Framework for Facebook ads A/B testing

An inevitable fact of life is no matter how much you improve your ROAS, you’re guaranteed to run into posts on Facebook where others claim to have much better results than you.

This happened to me so many times and my reaction has always been the same—”I got to try this.” Sometimes they worked in a way, although I can’t say exactly why. Once a colleague of mine asked me how a recent change I did worked. The honest answer was—I had no idea.

Whenever someone mentioned the best way to scale Facebook ad campaigns was something like doubling the budget three times a day, I would do it. Then I’d get a few expensive days, my account CPA would skyrocket, and I’d just drop the idea and move on to the next one. Now I understand this approach was chaotic and the results were random.

Mục Lục

Shifting from luck to a framework

The ultimate goal of all tests is to improve a key metric.
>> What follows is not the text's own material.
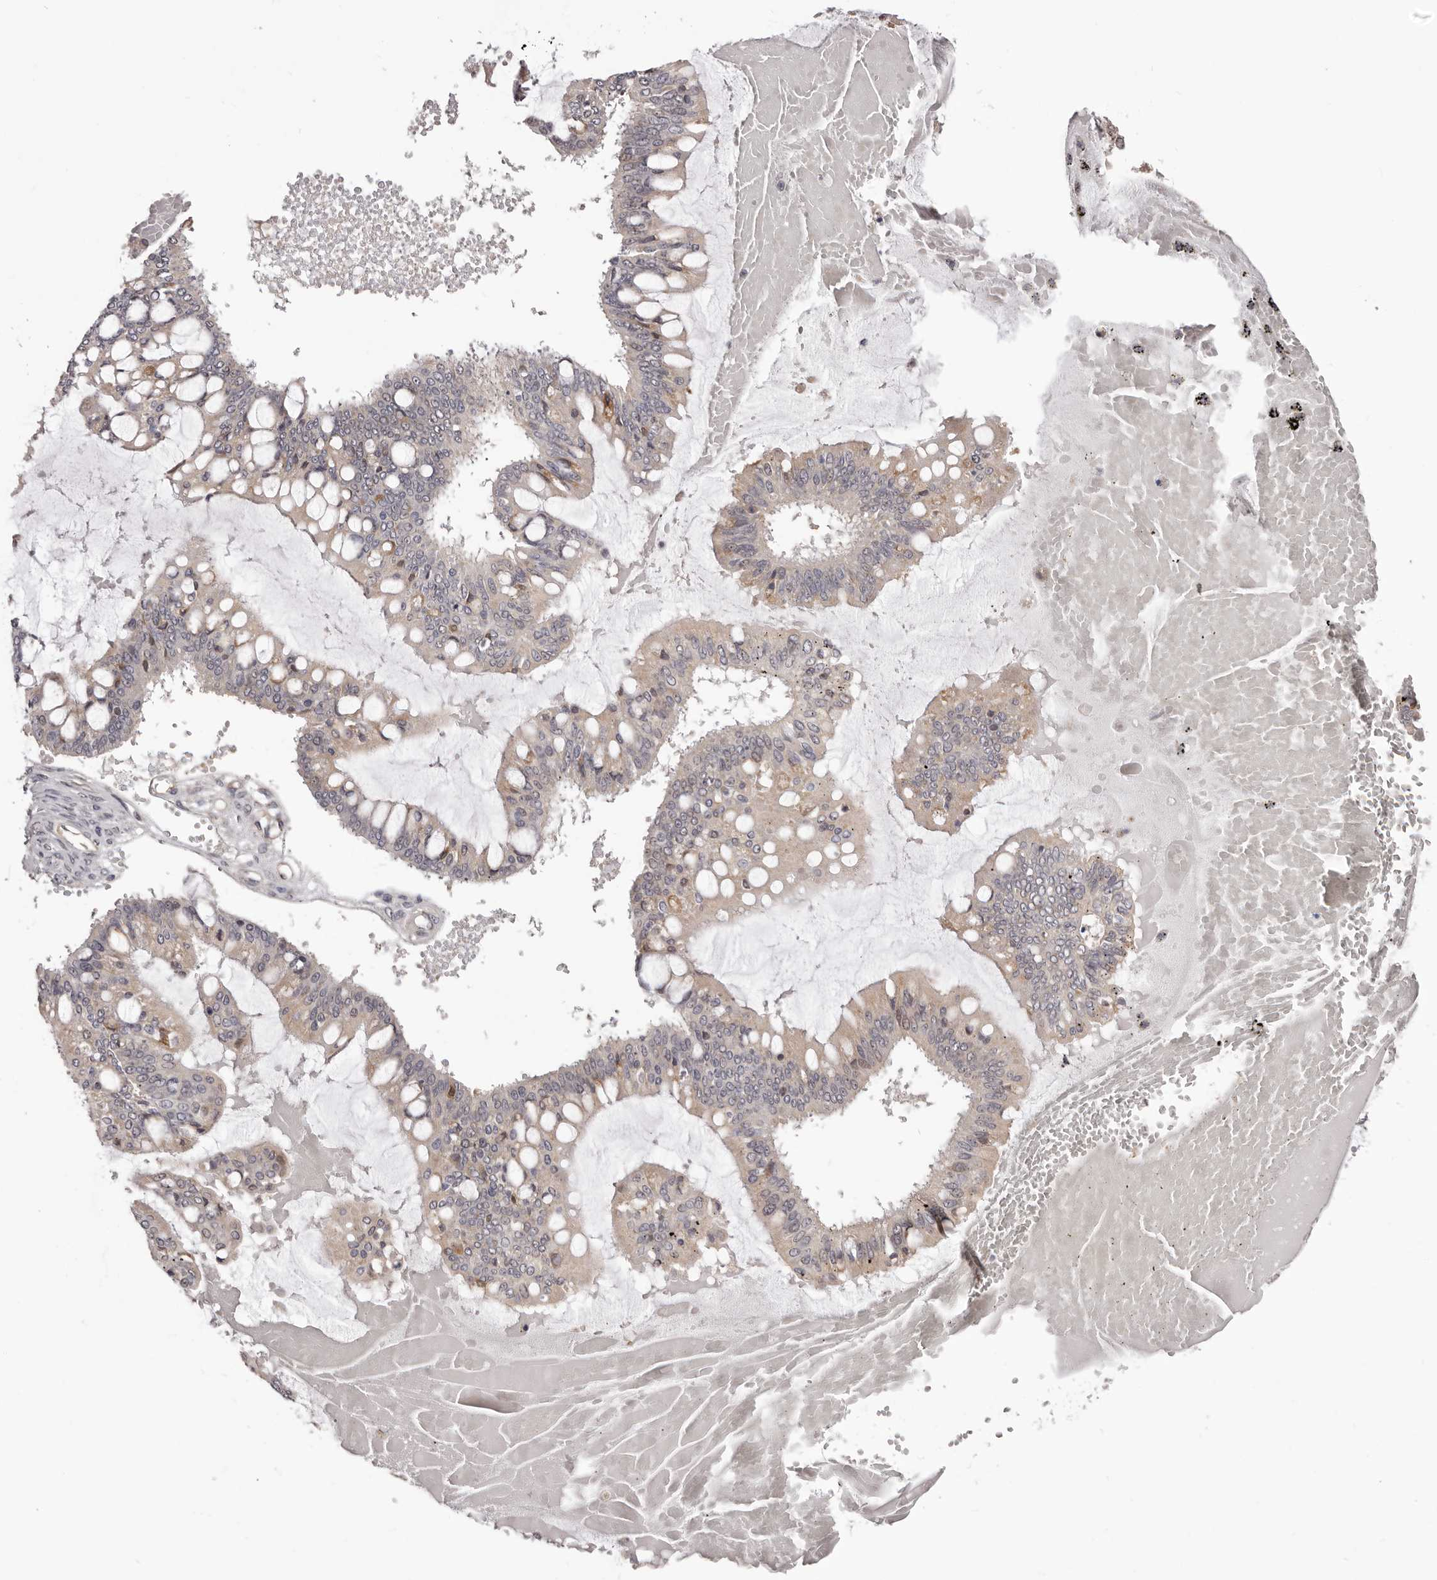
{"staining": {"intensity": "weak", "quantity": "<25%", "location": "cytoplasmic/membranous"}, "tissue": "ovarian cancer", "cell_type": "Tumor cells", "image_type": "cancer", "snomed": [{"axis": "morphology", "description": "Cystadenocarcinoma, mucinous, NOS"}, {"axis": "topography", "description": "Ovary"}], "caption": "Immunohistochemistry (IHC) micrograph of neoplastic tissue: mucinous cystadenocarcinoma (ovarian) stained with DAB shows no significant protein positivity in tumor cells.", "gene": "NOL12", "patient": {"sex": "female", "age": 73}}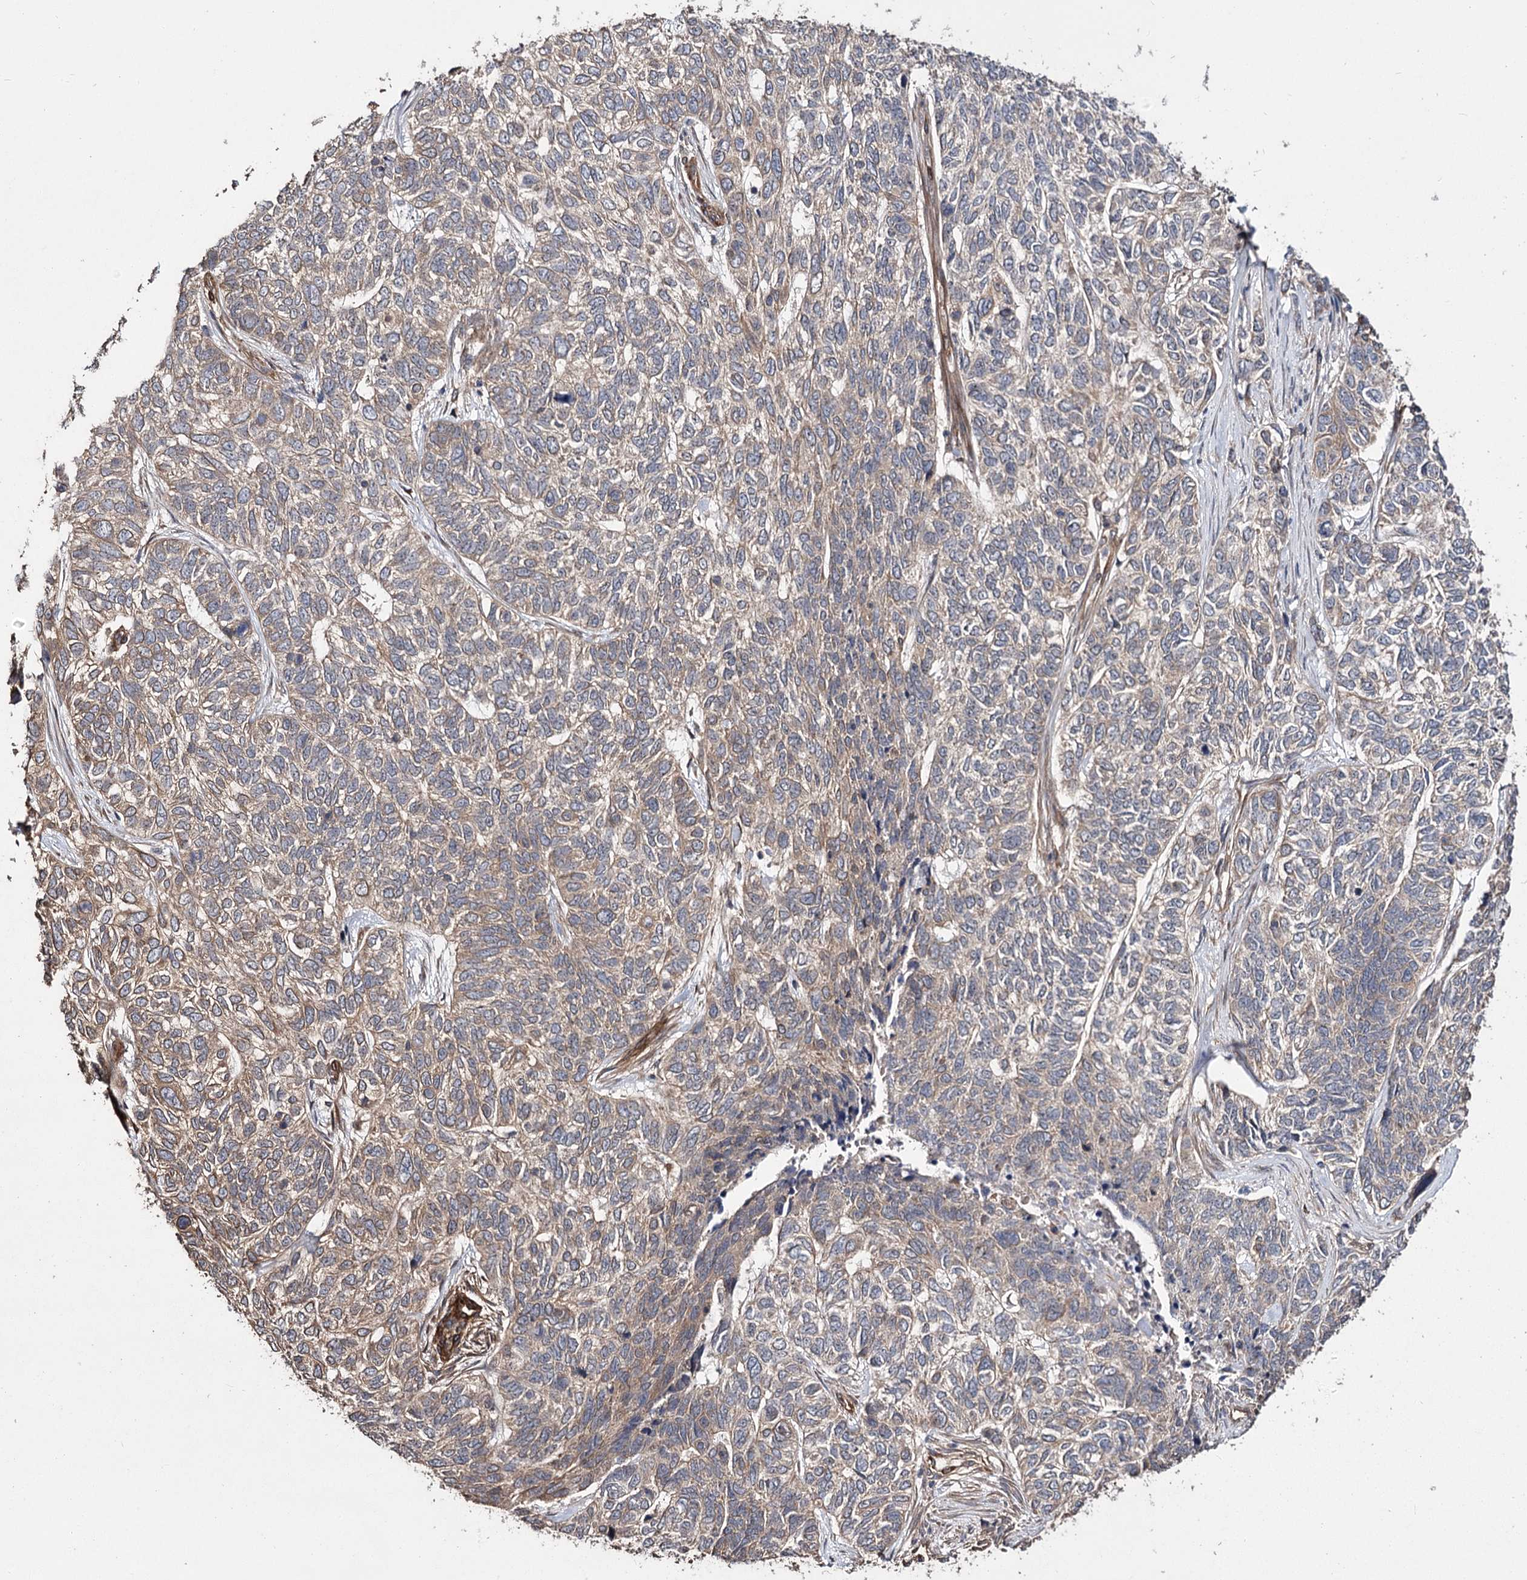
{"staining": {"intensity": "weak", "quantity": ">75%", "location": "cytoplasmic/membranous"}, "tissue": "skin cancer", "cell_type": "Tumor cells", "image_type": "cancer", "snomed": [{"axis": "morphology", "description": "Basal cell carcinoma"}, {"axis": "topography", "description": "Skin"}], "caption": "Immunohistochemical staining of skin cancer shows low levels of weak cytoplasmic/membranous expression in approximately >75% of tumor cells.", "gene": "MYO1C", "patient": {"sex": "female", "age": 65}}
The first hard truth to accept is any test outcome is valuable as long as it answers the question, “should I roll out this change to the whole ad account?” even if that answer is “no.” And this is why my initial approach failed. It didn’t give me any answers at all.

After courses on basic and inferential statistics, private classes with a university professor of statistics, and dozens of shipped Facebook A/B tests, I’ve learned many lessons about them. Here’s the exact approach and tools I use to setup and run tests that tell the truth.

The 8 key elements of valid Facebook ads A/B testing

1. Pick the metric to measure success
Calculate the baseline conversion. The closer to the top of the funnel, the smaller sample is needed.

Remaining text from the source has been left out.